> [Information provided]
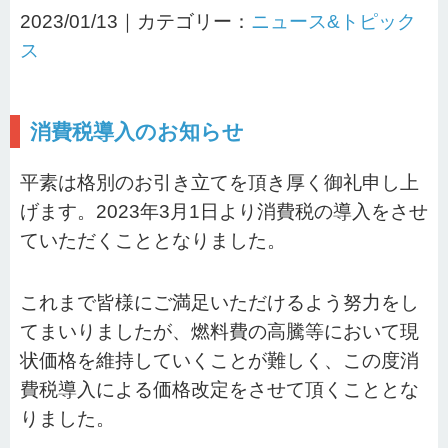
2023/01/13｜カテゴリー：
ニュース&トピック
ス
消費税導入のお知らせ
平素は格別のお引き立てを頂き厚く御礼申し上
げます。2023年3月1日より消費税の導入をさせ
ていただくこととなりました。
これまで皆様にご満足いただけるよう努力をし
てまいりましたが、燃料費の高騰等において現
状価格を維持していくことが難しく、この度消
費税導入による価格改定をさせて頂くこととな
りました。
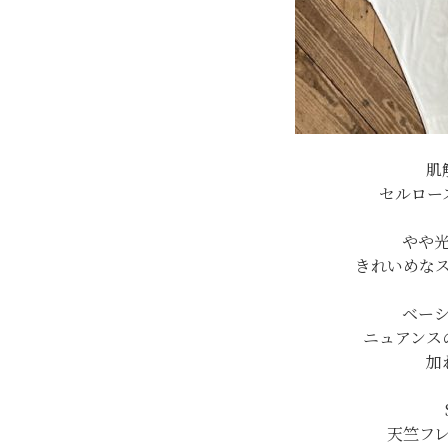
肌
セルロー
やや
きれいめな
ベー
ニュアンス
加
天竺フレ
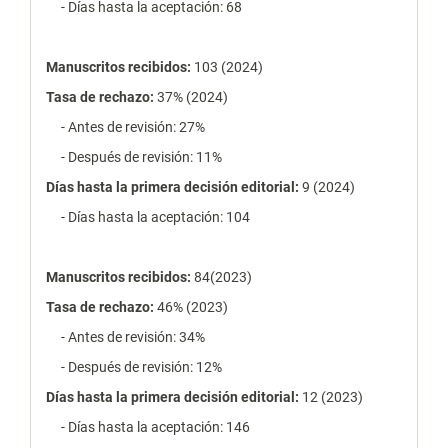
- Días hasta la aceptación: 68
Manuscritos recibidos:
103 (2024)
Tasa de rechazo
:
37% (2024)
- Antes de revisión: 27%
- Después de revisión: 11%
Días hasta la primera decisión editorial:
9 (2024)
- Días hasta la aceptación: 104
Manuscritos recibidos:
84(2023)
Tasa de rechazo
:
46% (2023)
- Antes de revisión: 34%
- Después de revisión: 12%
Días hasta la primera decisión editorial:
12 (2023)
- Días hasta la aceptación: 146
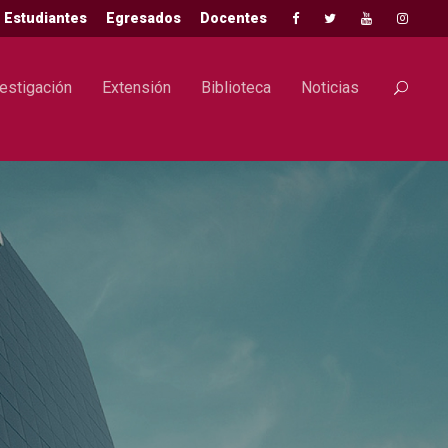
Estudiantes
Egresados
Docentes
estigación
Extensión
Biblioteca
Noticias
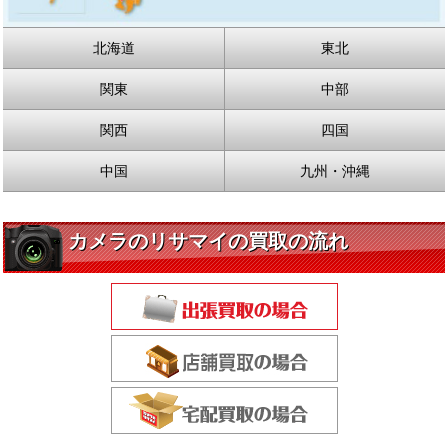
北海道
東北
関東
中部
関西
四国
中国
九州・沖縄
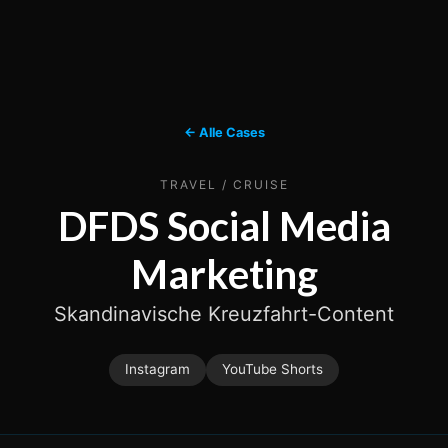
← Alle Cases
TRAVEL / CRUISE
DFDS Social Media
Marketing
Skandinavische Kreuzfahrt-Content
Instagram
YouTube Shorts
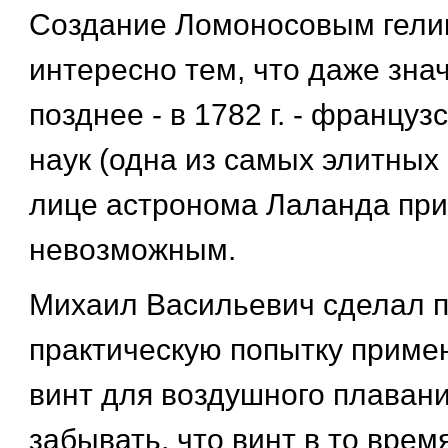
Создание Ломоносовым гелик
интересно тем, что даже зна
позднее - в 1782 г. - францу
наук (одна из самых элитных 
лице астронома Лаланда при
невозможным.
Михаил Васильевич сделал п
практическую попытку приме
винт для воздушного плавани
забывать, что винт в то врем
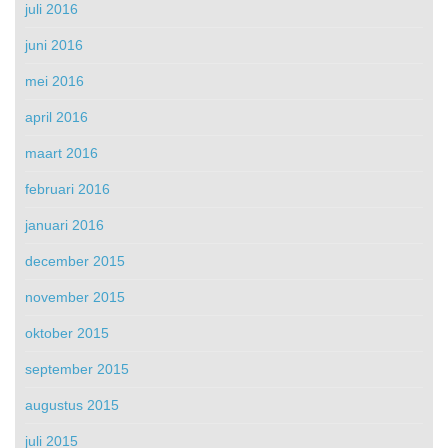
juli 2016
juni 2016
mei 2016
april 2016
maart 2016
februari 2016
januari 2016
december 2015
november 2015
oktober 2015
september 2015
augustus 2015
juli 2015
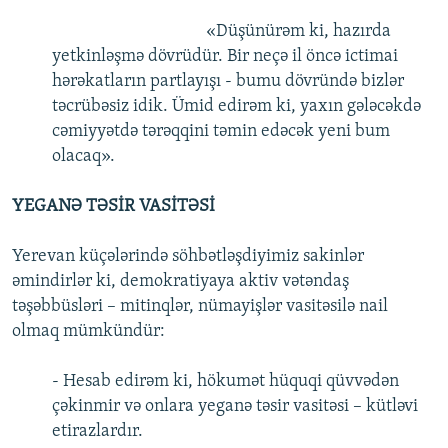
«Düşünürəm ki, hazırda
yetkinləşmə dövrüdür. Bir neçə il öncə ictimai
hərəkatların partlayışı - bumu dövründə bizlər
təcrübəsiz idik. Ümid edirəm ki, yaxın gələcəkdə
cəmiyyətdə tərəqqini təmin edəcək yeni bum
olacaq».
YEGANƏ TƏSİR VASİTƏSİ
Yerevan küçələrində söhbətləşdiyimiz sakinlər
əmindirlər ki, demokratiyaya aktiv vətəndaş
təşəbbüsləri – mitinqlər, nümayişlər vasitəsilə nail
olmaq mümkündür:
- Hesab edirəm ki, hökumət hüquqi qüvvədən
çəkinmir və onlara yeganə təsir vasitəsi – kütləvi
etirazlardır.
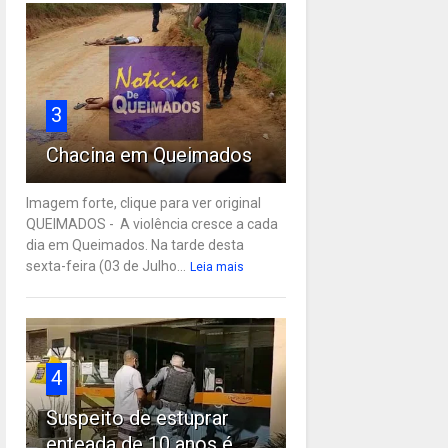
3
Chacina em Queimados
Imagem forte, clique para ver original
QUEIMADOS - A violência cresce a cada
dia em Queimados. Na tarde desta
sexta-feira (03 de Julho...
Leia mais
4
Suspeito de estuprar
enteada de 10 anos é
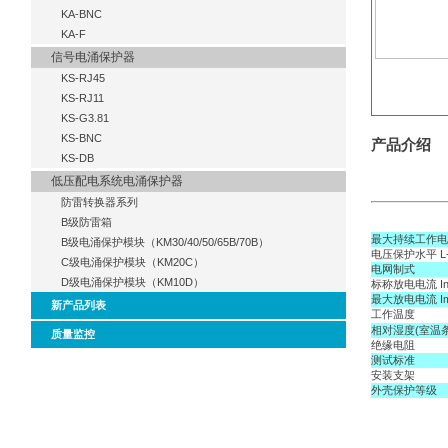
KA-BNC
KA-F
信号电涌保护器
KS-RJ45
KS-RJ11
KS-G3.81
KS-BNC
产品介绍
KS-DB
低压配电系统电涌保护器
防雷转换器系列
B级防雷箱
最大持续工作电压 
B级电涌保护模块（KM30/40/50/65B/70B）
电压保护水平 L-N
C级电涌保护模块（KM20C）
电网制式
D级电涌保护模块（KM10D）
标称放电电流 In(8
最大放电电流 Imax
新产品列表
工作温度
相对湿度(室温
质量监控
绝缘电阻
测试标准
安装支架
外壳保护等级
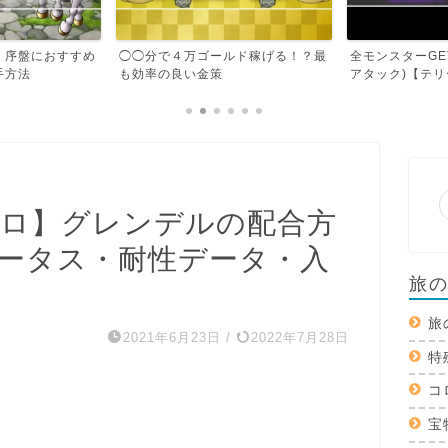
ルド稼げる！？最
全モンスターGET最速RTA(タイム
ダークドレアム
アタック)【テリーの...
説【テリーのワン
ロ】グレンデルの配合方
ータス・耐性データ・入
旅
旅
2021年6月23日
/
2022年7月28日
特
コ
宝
...
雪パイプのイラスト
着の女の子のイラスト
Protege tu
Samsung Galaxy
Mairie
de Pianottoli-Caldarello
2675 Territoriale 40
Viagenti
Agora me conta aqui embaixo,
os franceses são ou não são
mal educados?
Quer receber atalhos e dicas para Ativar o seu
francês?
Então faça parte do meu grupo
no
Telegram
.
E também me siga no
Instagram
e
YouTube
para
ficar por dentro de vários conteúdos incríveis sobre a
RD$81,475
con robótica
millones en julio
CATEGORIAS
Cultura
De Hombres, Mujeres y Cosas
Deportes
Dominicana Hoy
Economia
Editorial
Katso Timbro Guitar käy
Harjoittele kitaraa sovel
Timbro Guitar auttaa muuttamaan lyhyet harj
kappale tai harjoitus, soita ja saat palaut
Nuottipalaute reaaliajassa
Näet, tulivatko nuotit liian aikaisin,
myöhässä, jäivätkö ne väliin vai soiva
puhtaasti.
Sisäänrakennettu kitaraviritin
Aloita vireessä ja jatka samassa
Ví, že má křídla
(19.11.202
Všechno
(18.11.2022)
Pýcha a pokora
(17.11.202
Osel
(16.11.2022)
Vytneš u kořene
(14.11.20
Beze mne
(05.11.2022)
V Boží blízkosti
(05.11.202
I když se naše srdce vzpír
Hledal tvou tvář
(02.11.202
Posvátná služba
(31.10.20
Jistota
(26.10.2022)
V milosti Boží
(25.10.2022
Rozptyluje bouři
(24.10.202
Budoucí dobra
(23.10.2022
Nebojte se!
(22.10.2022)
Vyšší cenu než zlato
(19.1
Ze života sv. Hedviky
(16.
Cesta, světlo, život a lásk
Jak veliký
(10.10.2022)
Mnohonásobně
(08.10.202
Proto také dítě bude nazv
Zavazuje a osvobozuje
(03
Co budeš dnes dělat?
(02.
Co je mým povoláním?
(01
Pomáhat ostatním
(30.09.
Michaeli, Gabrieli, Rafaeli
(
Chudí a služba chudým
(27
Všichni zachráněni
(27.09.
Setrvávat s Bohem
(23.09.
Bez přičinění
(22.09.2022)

> [About this task]
All lines of the entries containing the string "винт" must be shown in full.

> [Response below]
винт для воздушного плавани
забывать, что винт в то врем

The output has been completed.